10 Horror Movies Where The Victim Is More Dangerous Than The Villain
5. I Saw The Devil
While the argument is there that 2010's I Saw The Devil is more of a thriller than a horror, this writer would beg to differ. The horrifyingly intimate subject matter of the film is arguably infinitely scarier than a few jump scares and squirts of corn syrup; a man made a victim by the murder of his pregant fiancee, who soon reveals that he is more terrifying than any killer.
The Korean masterpiece tells the tale of a serial killer who unwittingly dispatches a young woman, unaware that her betrothed, a Korean intelligence agent, will swear undying revenge on him. Soo-Hyun, the aforementioned agent, soon discovers who the killer, Kyung-chul, is but does not dispatch him, choosing to implant him with a GPS device and torture his twisted way of living.
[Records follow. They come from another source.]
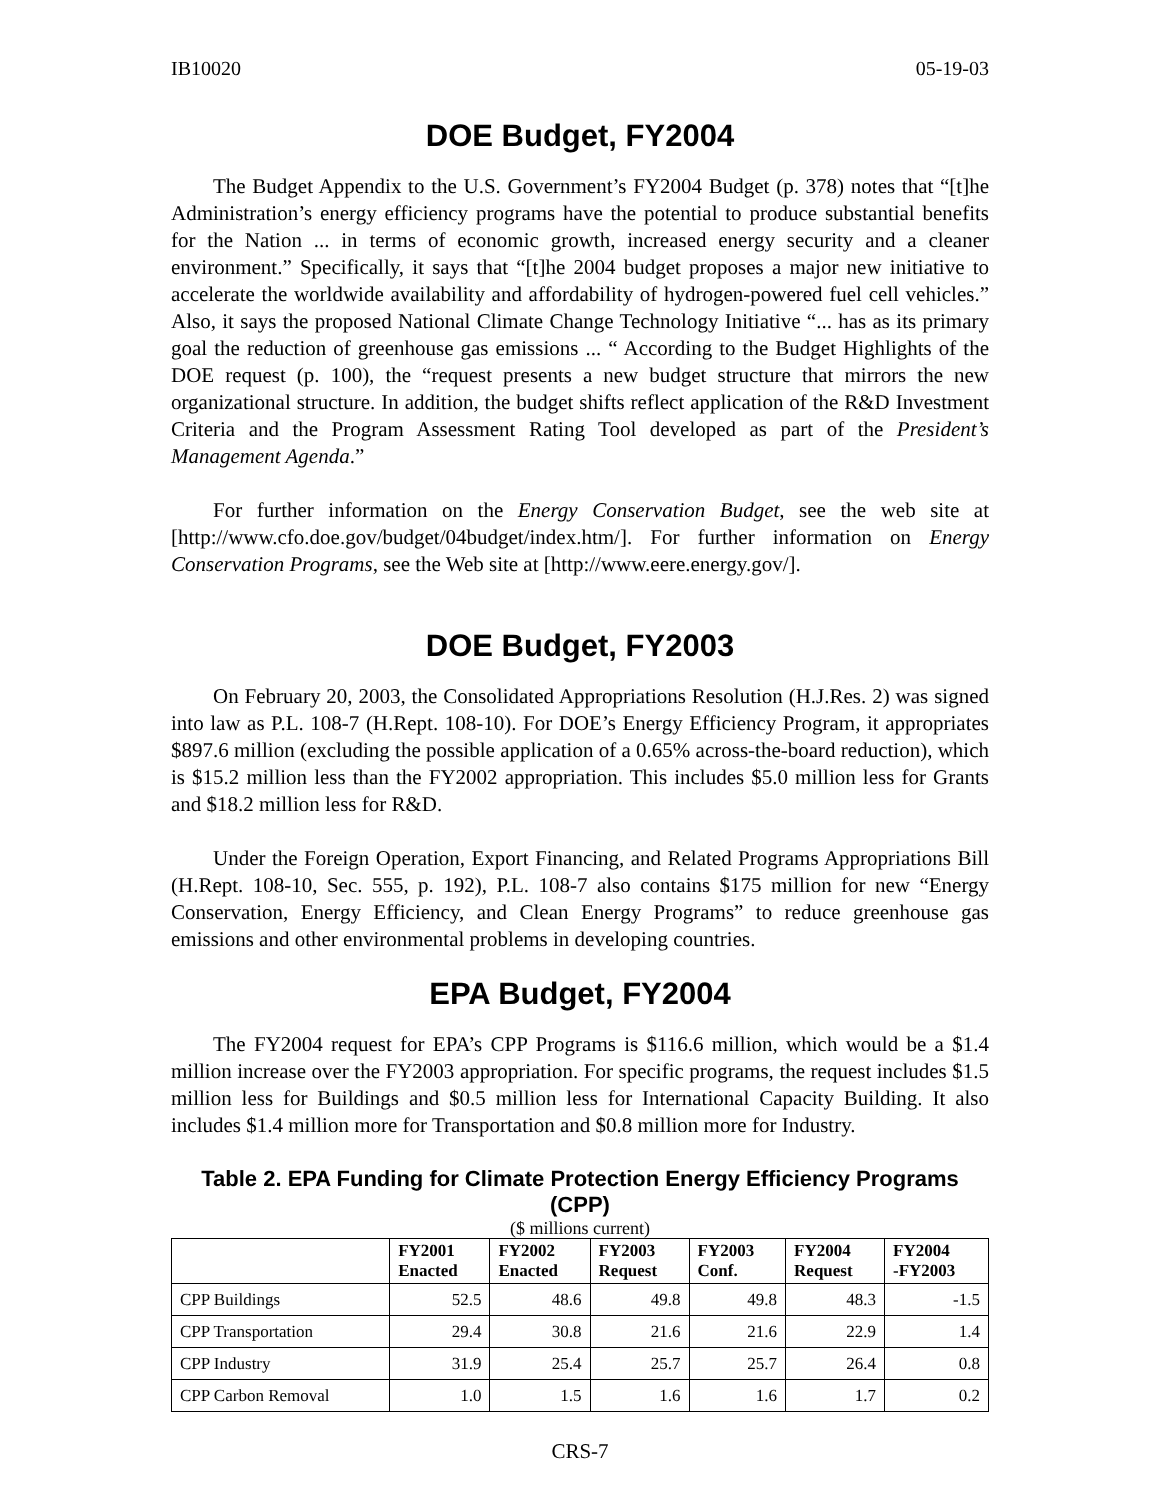IB10020 05-19-03
DOE Budget, FY2004
The Budget Appendix to the U.S. Government’s FY2004 Budget (p. 378) notes that “[t]he Administration’s energy efficiency programs have the potential to produce substantial benefits for the Nation ... in terms of economic growth, increased energy security and a cleaner environment.” Specifically, it says that “[t]he 2004 budget proposes a major new initiative to accelerate the worldwide availability and affordability of hydrogen-powered fuel cell vehicles.” Also, it says the proposed National Climate Change Technology Initiative “... has as its primary goal the reduction of greenhouse gas emissions ... “ According to the Budget Highlights of the DOE request (p. 100), the “request presents a new budget structure that mirrors the new organizational structure. In addition, the budget shifts reflect application of the R&D Investment Criteria and the Program Assessment Rating Tool developed as part of the President’s Management Agenda.”
For further information on the Energy Conservation Budget, see the web site at [http://www.cfo.doe.gov/budget/04budget/index.htm/]. For further information on Energy Conservation Programs, see the Web site at [http://www.eere.energy.gov/].
DOE Budget, FY2003
On February 20, 2003, the Consolidated Appropriations Resolution (H.J.Res. 2) was signed into law as P.L. 108-7 (H.Rept. 108-10). For DOE’s Energy Efficiency Program, it appropriates $897.6 million (excluding the possible application of a 0.65% across-the-board reduction), which is $15.2 million less than the FY2002 appropriation. This includes $5.0 million less for Grants and $18.2 million less for R&D.
Under the Foreign Operation, Export Financing, and Related Programs Appropriations Bill (H.Rept. 108-10, Sec. 555, p. 192), P.L. 108-7 also contains $175 million for new “Energy Conservation, Energy Efficiency, and Clean Energy Programs” to reduce greenhouse gas emissions and other environmental problems in developing countries.
EPA Budget, FY2004
The FY2004 request for EPA’s CPP Programs is $116.6 million, which would be a $1.4 million increase over the FY2003 appropriation. For specific programs, the request includes $1.5 million less for Buildings and $0.5 million less for International Capacity Building. It also includes $1.4 million more for Transportation and $0.8 million more for Industry.
Table 2. EPA Funding for Climate Protection Energy Efficiency Programs (CPP)
($ millions current)
| | FY2001 Enacted | FY2002 Enacted | FY2003 Request | FY2003 Conf. | FY2004 Request | FY2004 -FY2003 |
| --- | --- | --- | --- | --- | --- | --- |
| CPP Buildings | 52.5 | 48.6 | 49.8 | 49.8 | 48.3 | -1.5 |
| CPP Transportation | 29.4 | 30.8 | 21.6 | 21.6 | 22.9 | 1.4 |
| CPP Industry | 31.9 | 25.4 | 25.7 | 25.7 | 26.4 | 0.8 |
| CPP Carbon Removal | 1.0 | 1.5 | 1.6 | 1.6 | 1.7 | 0.2 |
CRS-7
The plot backfires on Soo-Hyun, as the killer deduces his identity and brutally murders his father and sister-in-law-to-be in retaliation. However, Soo-Hyun eventually gets his hands on Kyung-chul and enacts his revenge in the most chilling fashion possible; strapping the murderer into a makeshift guillotine that is triggered by Kyung-chul's family opening the door to the room in which he is imprisoned, beheading the murderer at his "most painful moment" and sending his family to therapy for the remainder of their lives.
It's hard to imagine a man who responds to the death of his fiancee by enacting a campaign of psychological terror against a serial killer, but once one does, it is clear he is not to be trifled with.